* [Work instruction] Could you set down exactly the lines of the data below, starting at the one that holds "5 Uighur or" and ending at the one that holds "9/11 attacks, in", both included, and only those?

* [Data]
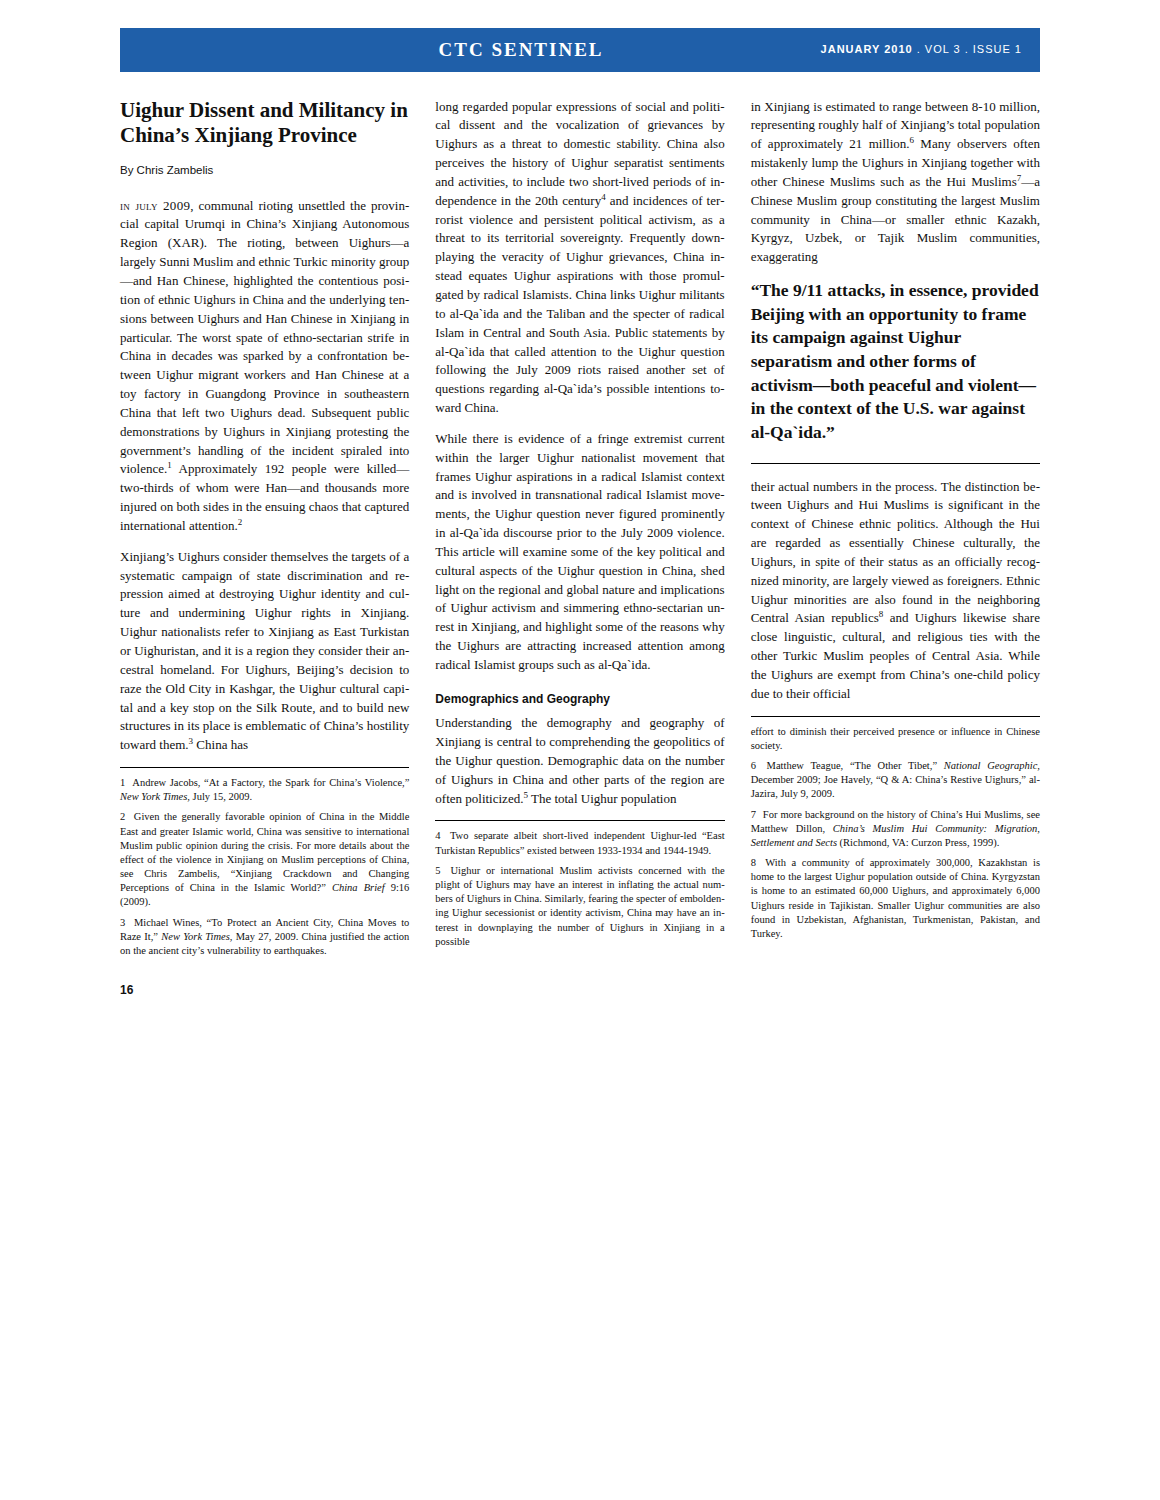CTC SENTINEL
JANUARY 2010 . VOL 3 . ISSUE 1
Uighur Dissent and Militancy in China’s Xinjiang Province
By Chris Zambelis
in july 2009, communal rioting unsettled the provincial capital Urumqi in China’s Xinjiang Autonomous Region (XAR). The rioting, between Uighurs—a largely Sunni Muslim and ethnic Turkic minority group—and Han Chinese, highlighted the contentious position of ethnic Uighurs in China and the underlying tensions between Uighurs and Han Chinese in Xinjiang in particular. The worst spate of ethno-sectarian strife in China in decades was sparked by a confrontation between Uighur migrant workers and Han Chinese at a toy factory in Guangdong Province in southeastern China that left two Uighurs dead. Subsequent public demonstrations by Uighurs in Xinjiang protesting the government’s handling of the incident spiraled into violence.1 Approximately 192 people were killed—two-thirds of whom were Han—and thousands more injured on both sides in the ensuing chaos that captured international attention.2
Xinjiang’s Uighurs consider themselves the targets of a systematic campaign of state discrimination and repression aimed at destroying Uighur identity and culture and undermining Uighur rights in Xinjiang. Uighur nationalists refer to Xinjiang as East Turkistan or Uighuristan, and it is a region they consider their ancestral homeland. For Uighurs, Beijing’s decision to raze the Old City in Kashgar, the Uighur cultural capital and a key stop on the Silk Route, and to build new structures in its place is emblematic of China’s hostility toward them.3 China has
1 Andrew Jacobs, “At a Factory, the Spark for China’s Violence,” New York Times, July 15, 2009.
2 Given the generally favorable opinion of China in the Middle East and greater Islamic world, China was sensitive to international Muslim public opinion during the crisis. For more details about the effect of the violence in Xinjiang on Muslim perceptions of China, see Chris Zambelis, “Xinjiang Crackdown and Changing Perceptions of China in the Islamic World?” China Brief 9:16 (2009).
3 Michael Wines, “To Protect an Ancient City, China Moves to Raze It,” New York Times, May 27, 2009. China justified the action on the ancient city’s vulnerability to earthquakes.
long regarded popular expressions of social and political dissent and the vocalization of grievances by Uighurs as a threat to domestic stability. China also perceives the history of Uighur separatist sentiments and activities, to include two short-lived periods of independence in the 20th century4 and incidences of terrorist violence and persistent political activism, as a threat to its territorial sovereignty. Frequently downplaying the veracity of Uighur grievances, China instead equates Uighur aspirations with those promulgated by radical Islamists. China links Uighur militants to al-Qa`ida and the Taliban and the specter of radical Islam in Central and South Asia. Public statements by al-Qa`ida that called attention to the Uighur question following the July 2009 riots raised another set of questions regarding al-Qa`ida’s possible intentions toward China.
While there is evidence of a fringe extremist current within the larger Uighur nationalist movement that frames Uighur aspirations in a radical Islamist context and is involved in transnational radical Islamist movements, the Uighur question never figured prominently in al-Qa`ida discourse prior to the July 2009 violence. This article will examine some of the key political and cultural aspects of the Uighur question in China, shed light on the regional and global nature and implications of Uighur activism and simmering ethno-sectarian unrest in Xinjiang, and highlight some of the reasons why the Uighurs are attracting increased attention among radical Islamist groups such as al-Qa`ida.
Demographics and Geography
Understanding the demography and geography of Xinjiang is central to comprehending the geopolitics of the Uighur question. Demographic data on the number of Uighurs in China and other parts of the region are often politicized.5 The total Uighur population
4 Two separate albeit short-lived independent Uighur-led “East Turkistan Republics” existed between 1933-1934 and 1944-1949.
5 Uighur or international Muslim activists concerned with the plight of Uighurs may have an interest in inflating the actual numbers of Uighurs in China. Similarly, fearing the specter of emboldening Uighur secessionist or identity activism, China may have an interest in downplaying the number of Uighurs in Xinjiang in a possible
in Xinjiang is estimated to range between 8-10 million, representing roughly half of Xinjiang’s total population of approximately 21 million.6 Many observers often mistakenly lump the Uighurs in Xinjiang together with other Chinese Muslims such as the Hui Muslims7—a Chinese Muslim group constituting the largest Muslim community in China—or smaller ethnic Kazakh, Kyrgyz, Uzbek, or Tajik Muslim communities, exaggerating
“The 9/11 attacks, in essence, provided Beijing with an opportunity to frame its campaign against Uighur separatism and other forms of activism—both peaceful and violent—in the context of the U.S. war against al-Qa`ida.”
their actual numbers in the process. The distinction between Uighurs and Hui Muslims is significant in the context of Chinese ethnic politics. Although the Hui are regarded as essentially Chinese culturally, the Uighurs, in spite of their status as an officially recognized minority, are largely viewed as foreigners. Ethnic Uighur minorities are also found in the neighboring Central Asian republics8 and Uighurs likewise share close linguistic, cultural, and religious ties with the other Turkic Muslim peoples of Central Asia. While the Uighurs are exempt from China’s one-child policy due to their official
effort to diminish their perceived presence or influence in Chinese society.
6 Matthew Teague, “The Other Tibet,” National Geographic, December 2009; Joe Havely, “Q & A: China’s Restive Uighurs,” al-Jazira, July 9, 2009.
7 For more background on the history of China’s Hui Muslims, see Matthew Dillon, China’s Muslim Hui Community: Migration, Settlement and Sects (Richmond, VA: Curzon Press, 1999).
8 With a community of approximately 300,000, Kazakhstan is home to the largest Uighur population outside of China. Kyrgyzstan is home to an estimated 60,000 Uighurs, and approximately 6,000 Uighurs reside in Tajikistan. Smaller Uighur communities are also found in Uzbekistan, Afghanistan, Turkmenistan, Pakistan, and Turkey.
16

* [Exercise answer]
5 Uighur or international Muslim activists concerned with the plight of Uighurs may have an interest in inflating the actual numbers of Uighurs in China. Similarly, fearing the specter of emboldening Uighur secessionist or identity activism, China may have an interest in downplaying the number of Uighurs in Xinjiang in a possible
in Xinjiang is estimated to range between 8-10 million, representing roughly half of Xinjiang’s total population of approximately 21 million.6 Many observers often mistakenly lump the Uighurs in Xinjiang together with other Chinese Muslims such as the Hui Muslims7—a Chinese Muslim group constituting the largest Muslim community in China—or smaller ethnic Kazakh, Kyrgyz, Uzbek, or Tajik Muslim communities, exaggerating
“The 9/11 attacks, in essence, provided Beijing with an opportunity to frame its campaign against Uighur separatism and other forms of activism—both peaceful and violent—in the context of the U.S. war against al-Qa`ida.”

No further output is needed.